Large events such as concerts, festivals, sporting events, and conferences can create an environment where infectious diseases can easily spread. This is because large events often involve close contact between many people, which can facilitate the transmission of infectious diseases through respiratory droplets, physical contact, or contact with contaminated surfaces.
People at large events may also engage in behaviors that increase the risk of spreading infectious diseases, such as standing close together, sharing food and drinks, not wearing masks, and not practicing good hygiene.
What is the typical movement pattern of visitors to large events like concerts, and what does this mean for the risk of infectious diseases like COVID-19 spreading? A team of researchers from the University of Amsterdam’s Informatics Institute and an epidemiologist from Utrecht University set out to investigate using data from events at a large stadium in Amsterdam. Their findings were recently published in the journal Nature Scientific Reports.
Following the outbreak of the COVID-19 pandemic, governments around the world responded with social distancing measures such as the cancellation of events involving large crowds. Although it is intuitively clear that crowded events pose a high level of risk for the spread of an infectious disease like COVID-19, a lot depends on how people move in crowds. Despite decades of scientific research on crowd dynamics and human mobility, little is known about human movement in the context of large, crowded events.
This shows that, if the infection probability is time-dependent, an intermittently moving but freely mixing crowd may present the highest level of transmission risk.
Philip Rutten
Intermittent pattern
As the pandemic began, a small group of Informatics Institute researchers completed their analyses of movement patterns of visitors to large sports and dance events at Amsterdam’s Johan Cruijff stadium. They investigate movement patterns in both space and time in two separate publications.
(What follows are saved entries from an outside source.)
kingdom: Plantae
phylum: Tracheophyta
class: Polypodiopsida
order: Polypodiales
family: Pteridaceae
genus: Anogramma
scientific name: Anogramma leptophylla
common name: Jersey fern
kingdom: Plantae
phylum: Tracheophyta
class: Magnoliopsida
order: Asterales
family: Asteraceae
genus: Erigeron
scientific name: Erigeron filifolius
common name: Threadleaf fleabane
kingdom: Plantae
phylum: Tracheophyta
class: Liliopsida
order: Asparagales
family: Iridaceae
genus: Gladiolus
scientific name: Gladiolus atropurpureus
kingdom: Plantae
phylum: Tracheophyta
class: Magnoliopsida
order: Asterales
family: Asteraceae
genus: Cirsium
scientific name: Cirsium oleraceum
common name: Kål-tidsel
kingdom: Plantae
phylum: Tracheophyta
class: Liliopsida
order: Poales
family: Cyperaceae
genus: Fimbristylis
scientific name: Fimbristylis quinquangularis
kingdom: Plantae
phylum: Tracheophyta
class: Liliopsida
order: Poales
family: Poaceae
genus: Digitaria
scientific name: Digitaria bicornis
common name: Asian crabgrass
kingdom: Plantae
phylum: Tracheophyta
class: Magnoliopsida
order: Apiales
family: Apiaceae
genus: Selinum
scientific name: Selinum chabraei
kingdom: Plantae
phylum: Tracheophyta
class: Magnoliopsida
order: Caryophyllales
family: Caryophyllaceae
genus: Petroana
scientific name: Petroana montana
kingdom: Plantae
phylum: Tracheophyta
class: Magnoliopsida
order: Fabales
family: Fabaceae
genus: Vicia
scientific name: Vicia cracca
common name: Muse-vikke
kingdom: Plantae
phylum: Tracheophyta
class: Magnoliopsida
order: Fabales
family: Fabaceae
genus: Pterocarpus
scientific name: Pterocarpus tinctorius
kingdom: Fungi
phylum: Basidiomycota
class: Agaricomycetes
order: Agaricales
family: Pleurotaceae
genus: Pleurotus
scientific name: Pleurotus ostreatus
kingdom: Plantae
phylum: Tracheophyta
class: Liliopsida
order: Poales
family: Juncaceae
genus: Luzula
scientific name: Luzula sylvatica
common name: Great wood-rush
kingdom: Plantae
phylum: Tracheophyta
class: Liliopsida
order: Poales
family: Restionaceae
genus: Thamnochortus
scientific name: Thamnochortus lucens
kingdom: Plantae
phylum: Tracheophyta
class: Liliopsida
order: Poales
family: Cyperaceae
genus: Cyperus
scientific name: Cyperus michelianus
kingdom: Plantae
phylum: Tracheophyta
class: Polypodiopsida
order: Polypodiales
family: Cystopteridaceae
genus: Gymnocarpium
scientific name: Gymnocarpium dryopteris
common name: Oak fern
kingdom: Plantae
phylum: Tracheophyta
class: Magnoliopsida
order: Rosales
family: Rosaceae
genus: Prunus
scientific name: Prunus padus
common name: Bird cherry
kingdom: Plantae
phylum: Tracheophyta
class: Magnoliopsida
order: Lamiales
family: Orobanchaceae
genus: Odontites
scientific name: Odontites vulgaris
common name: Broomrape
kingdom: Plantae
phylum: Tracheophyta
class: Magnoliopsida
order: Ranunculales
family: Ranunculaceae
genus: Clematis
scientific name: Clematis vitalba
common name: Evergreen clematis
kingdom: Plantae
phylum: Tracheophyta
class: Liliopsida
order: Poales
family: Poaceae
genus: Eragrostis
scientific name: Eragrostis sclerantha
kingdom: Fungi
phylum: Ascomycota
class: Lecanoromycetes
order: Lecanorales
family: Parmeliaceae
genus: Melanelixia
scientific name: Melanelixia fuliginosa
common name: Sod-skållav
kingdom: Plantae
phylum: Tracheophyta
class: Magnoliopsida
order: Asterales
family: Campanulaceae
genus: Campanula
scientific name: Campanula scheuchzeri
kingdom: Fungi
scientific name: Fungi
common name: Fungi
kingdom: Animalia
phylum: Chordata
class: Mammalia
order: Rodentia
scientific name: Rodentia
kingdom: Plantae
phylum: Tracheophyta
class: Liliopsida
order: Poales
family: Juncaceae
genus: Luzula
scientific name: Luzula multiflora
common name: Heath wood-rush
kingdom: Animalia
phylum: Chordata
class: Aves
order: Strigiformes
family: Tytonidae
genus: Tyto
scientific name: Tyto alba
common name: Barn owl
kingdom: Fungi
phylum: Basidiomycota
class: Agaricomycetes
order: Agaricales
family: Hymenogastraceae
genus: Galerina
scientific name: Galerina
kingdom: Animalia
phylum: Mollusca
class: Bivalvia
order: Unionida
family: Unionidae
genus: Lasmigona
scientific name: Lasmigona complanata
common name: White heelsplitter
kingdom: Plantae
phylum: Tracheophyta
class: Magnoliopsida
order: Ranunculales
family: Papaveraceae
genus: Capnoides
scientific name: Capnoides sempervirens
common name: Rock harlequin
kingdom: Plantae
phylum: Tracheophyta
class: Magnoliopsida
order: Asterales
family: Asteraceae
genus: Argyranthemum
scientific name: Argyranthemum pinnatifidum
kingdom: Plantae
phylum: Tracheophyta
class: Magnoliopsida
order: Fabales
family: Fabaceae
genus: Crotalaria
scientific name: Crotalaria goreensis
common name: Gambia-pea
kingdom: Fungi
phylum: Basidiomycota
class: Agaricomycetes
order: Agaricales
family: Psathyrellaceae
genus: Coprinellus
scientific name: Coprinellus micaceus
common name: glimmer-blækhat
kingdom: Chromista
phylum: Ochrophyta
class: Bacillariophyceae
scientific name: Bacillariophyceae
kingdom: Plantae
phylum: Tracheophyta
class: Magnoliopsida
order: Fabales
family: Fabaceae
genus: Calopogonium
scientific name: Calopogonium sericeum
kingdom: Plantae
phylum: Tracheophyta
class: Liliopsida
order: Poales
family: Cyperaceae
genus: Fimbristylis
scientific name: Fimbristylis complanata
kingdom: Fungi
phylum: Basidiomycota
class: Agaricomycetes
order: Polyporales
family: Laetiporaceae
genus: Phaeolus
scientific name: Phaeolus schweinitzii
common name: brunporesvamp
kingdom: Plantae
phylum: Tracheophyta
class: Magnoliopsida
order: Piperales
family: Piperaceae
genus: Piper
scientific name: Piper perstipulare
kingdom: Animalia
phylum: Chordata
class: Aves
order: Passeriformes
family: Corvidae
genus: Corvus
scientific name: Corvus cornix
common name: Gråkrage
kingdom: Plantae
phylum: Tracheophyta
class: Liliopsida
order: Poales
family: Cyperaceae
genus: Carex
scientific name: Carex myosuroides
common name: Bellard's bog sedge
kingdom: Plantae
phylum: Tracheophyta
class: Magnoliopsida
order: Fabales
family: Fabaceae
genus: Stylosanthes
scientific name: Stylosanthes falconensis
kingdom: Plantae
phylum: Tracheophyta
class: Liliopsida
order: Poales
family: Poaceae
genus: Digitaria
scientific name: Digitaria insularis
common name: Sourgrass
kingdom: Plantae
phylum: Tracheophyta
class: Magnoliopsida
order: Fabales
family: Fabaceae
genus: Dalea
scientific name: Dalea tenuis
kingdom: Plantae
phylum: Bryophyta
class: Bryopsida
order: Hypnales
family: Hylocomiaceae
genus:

The first of these two publications, compared crowd movements to typical foraging patterns that were also present in our human hunter-gatherer ancestors.
Most importantly, they discovered that people were not always on the move. People stay in one place for a while before deciding to move on, usually in one continuous effort. This leads to an intermittent pattern of movement and rest which is sometimes called ‘bursty’ in the scientific literature. This observation only comes about when people’s movements are studied over longer time spans, e.g. several hours.
Infection risks
The researchers realized that the movement patterns they had observed would have significant implications for the spread of a disease like COVID-19. They then collaborated with Utrecht University theoretical epidemiologist Hans Heesterbeek. The team’s new publication reproduces observed movement behavior in so-called random walk models, which they use to simulate the spread of an infectious disease. This second study was published in Nature Scientific Reports.
This new work exposes the perhaps counter-intuitive fact that the observed intermittent movement behaviour presents an increased level of risk compared to higher and more continuous levels of movement. One would expect that the more people move and encounter other people, the more individuals get infected. However, if the infection also needs time to be transmitted (instead of occurring instantly), the fact that people stop and spend time in proximity to each other increases the risk of infection.
“This shows that, if the infection probability is time-dependent, an intermittently moving but freely mixing crowd may present the highest level of transmission risk,” says the study’s first author, Ph.D. candidate Philip Rutten. The researchers emphasize that this type of crowd movement behavior could be seen at a variety of events, including music festivals, religious gatherings, and political rallies.
During an infectious disease outbreak, it is important to limit large events or to put in place measures to reduce the risk of transmission, such as increasing spacing between individuals, requiring masks, and encouraging frequent hand hygiene.